Embedded finance enhances on-line products and services in different ways. A list of popular use cases follows:

  • BNPL Services: As already outlined, embedded finance enables consumers to purchase a product and pay for it later. In essence, this creates a new credit line for shoppers, which facilitates upselling and reselling practices. BNPL facilitates the purchase of higher value products and services since payment can be done later.
  • Lending at the Point of Sales: BNPL is a great option when it comes to purchasing low to moderate price goods. However, there are cases where consumers purchase high price items that exceed the limits of BNPL. To this end, they can benefit from embedded lending services. The latter use customers’ information (e.g., credit history) to offer them with appealing loans that enable them to purchase expensive items that go beyond BNPL credit.
  • Loyalty Payments: Thanks to embedded finance, on-line products and services can be directly integrated with loyalty management features such as points collection and redemption, coupon discounts, and financial rewards. Embedded finance facilitates the implementation of complex loyalty programs through integrated access to the back-end services of loyalty management marketplaces.
  • Embedded Product Insurance: Embedded finance enables the implementation of novel forms of product-level insurance services. For instance, they facilitate the practical implementation of “money back guarantees” should the purchased product turns out to be faulty. In this way, insurance services can be instantly delivered to consumers, which enhances customers’ confidence on the on-line purchasing process.

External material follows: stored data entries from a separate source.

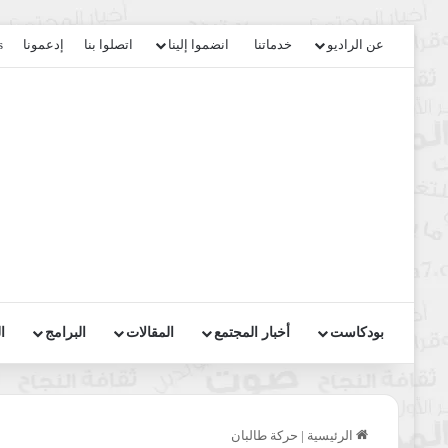
عن الراديو
خدماتنا
انضموا إلينا
اتصلوا بنا
إدعمونا
s
بودكاست
أخبار المجتمع
المقالات
البرامج
ا
الرئيسية
|
حركة طالبان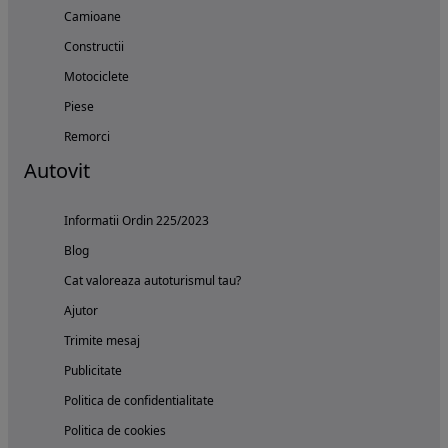
Camioane
Constructii
Motociclete
Piese
Remorci
Autovit
Informatii Ordin 225/2023
Blog
Cat valoreaza autoturismul tau?
Ajutor
Trimite mesaj
Publicitate
Politica de confidentialitate
Politica de cookies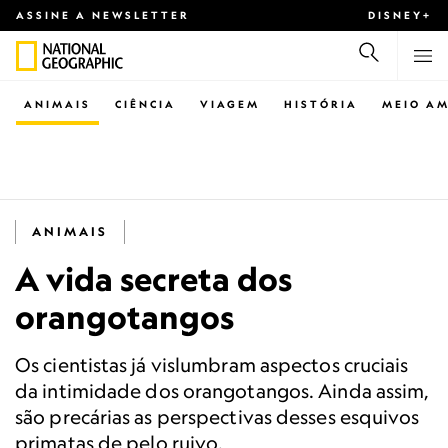
ASSINE A NEWSLETTER
DISNEY+
ANIMAIS
CIÊNCIA
VIAGEM
HISTÓRIA
MEIO AM
ANIMAIS
A vida secreta dos
orangotangos
Os cientistas já vislumbram aspectos cruciais
da intimidade dos orangotangos. Ainda assim,
são precárias as perspectivas desses esquivos
primatas de pelo ruivo.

  • Personalized Investments and Asset Management: Embedded finance can be used to enhance conventional finance services with investing, trading and asset management options. For instance, savings accounts can be enhanced with personalized wealth management services in capital markets. In this direction, conventional finance services providers leverage the services of on-line investing and trading firms. Overall, personalized investment services can make existing financial products and services more appealing to customers.


The above-listed use cases provide a glimpse on the disruptive potential of embedded finance projects. They also explain why research firms anticipate a significant growth of the embedded finance movement, which is likely to exceed $100 billion by 2026. These are good reasons for on-line service providers to keep a close eye on embedded financial tools and to gradually develop their own embedded finance strategy.